● Work task: In the data below, take the lines from the one containing "Низкие цены!" through the one containing "O’z DSt 1225:2009 PDF", both included, and output them as a JSON list of strings with one string per line and no blank lines.

● Records provided:

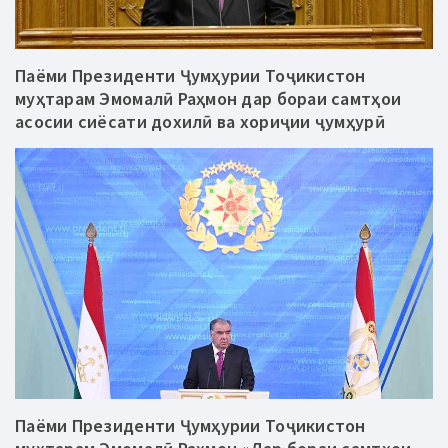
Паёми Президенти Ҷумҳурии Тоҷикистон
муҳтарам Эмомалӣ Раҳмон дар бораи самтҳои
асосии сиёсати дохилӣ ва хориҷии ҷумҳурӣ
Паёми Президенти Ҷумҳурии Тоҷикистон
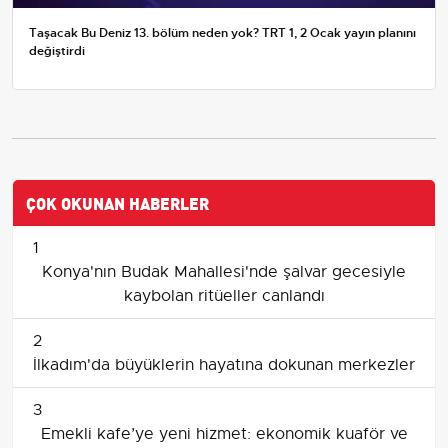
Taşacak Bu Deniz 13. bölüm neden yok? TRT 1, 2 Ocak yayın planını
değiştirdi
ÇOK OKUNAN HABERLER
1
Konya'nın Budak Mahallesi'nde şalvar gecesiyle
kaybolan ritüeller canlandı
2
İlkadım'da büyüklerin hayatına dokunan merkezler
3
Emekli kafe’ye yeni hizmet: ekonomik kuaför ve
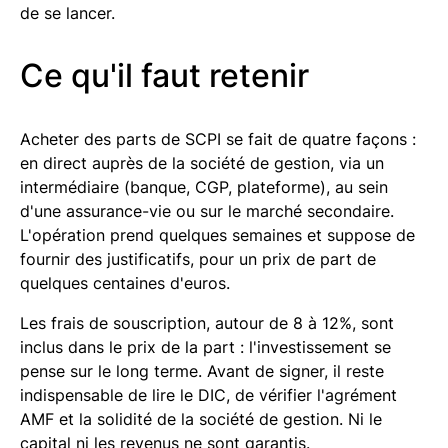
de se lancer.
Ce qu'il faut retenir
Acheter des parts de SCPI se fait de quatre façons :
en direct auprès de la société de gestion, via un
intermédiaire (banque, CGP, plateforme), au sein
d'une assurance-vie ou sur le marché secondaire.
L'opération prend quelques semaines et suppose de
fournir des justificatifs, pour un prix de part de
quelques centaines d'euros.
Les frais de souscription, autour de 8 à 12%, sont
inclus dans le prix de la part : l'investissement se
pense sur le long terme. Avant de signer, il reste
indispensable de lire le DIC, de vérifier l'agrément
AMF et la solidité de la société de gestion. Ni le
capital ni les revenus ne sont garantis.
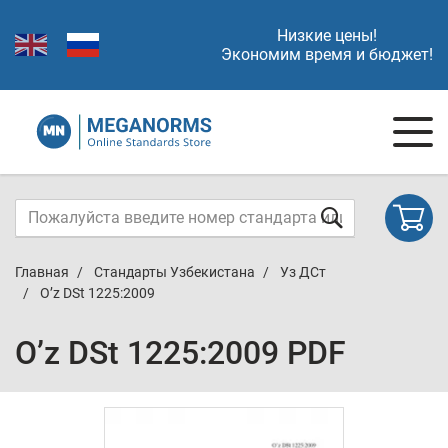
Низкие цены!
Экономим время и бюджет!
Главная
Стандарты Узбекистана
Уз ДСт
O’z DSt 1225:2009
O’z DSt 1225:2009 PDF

---

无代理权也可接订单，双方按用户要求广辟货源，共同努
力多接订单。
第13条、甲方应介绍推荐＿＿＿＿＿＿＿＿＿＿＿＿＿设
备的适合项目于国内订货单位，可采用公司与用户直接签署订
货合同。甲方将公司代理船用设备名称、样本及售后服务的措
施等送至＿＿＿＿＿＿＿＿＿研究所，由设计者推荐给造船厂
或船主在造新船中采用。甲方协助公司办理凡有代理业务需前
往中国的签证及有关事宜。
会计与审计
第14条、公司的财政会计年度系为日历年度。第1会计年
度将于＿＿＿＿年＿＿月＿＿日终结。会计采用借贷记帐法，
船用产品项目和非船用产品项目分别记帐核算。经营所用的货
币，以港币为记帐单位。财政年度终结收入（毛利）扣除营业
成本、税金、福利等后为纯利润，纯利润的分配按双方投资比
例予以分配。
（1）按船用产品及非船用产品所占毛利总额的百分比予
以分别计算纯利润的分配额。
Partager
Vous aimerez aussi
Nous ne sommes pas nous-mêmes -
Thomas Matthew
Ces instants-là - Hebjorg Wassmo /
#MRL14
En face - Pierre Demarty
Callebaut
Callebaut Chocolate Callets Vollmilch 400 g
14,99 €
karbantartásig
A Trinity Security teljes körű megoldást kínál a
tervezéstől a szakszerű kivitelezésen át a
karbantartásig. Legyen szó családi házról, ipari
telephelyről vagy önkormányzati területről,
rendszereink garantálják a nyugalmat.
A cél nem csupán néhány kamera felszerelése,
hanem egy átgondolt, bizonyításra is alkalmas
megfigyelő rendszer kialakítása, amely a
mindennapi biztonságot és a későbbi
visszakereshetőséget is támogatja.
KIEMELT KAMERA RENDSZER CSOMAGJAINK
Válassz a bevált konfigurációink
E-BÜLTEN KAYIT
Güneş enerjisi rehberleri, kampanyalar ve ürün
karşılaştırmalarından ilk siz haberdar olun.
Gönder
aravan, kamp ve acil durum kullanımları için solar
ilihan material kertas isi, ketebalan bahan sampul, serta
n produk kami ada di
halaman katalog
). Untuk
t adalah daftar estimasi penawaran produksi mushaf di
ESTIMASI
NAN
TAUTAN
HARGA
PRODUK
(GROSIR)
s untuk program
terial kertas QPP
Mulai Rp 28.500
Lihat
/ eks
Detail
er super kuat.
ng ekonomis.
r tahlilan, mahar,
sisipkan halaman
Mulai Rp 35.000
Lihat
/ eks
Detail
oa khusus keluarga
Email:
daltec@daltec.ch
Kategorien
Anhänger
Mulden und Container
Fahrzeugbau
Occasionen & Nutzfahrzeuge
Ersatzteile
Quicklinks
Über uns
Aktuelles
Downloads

● Answer:
[
  "Низкие цены!",
  "Экономим время и бюджет!",
  "Главная",
  "Стандарты Узбекистана",
  "Уз ДСт",
  "O’z DSt 1225:2009",
  "O’z DSt 1225:2009 PDF"
]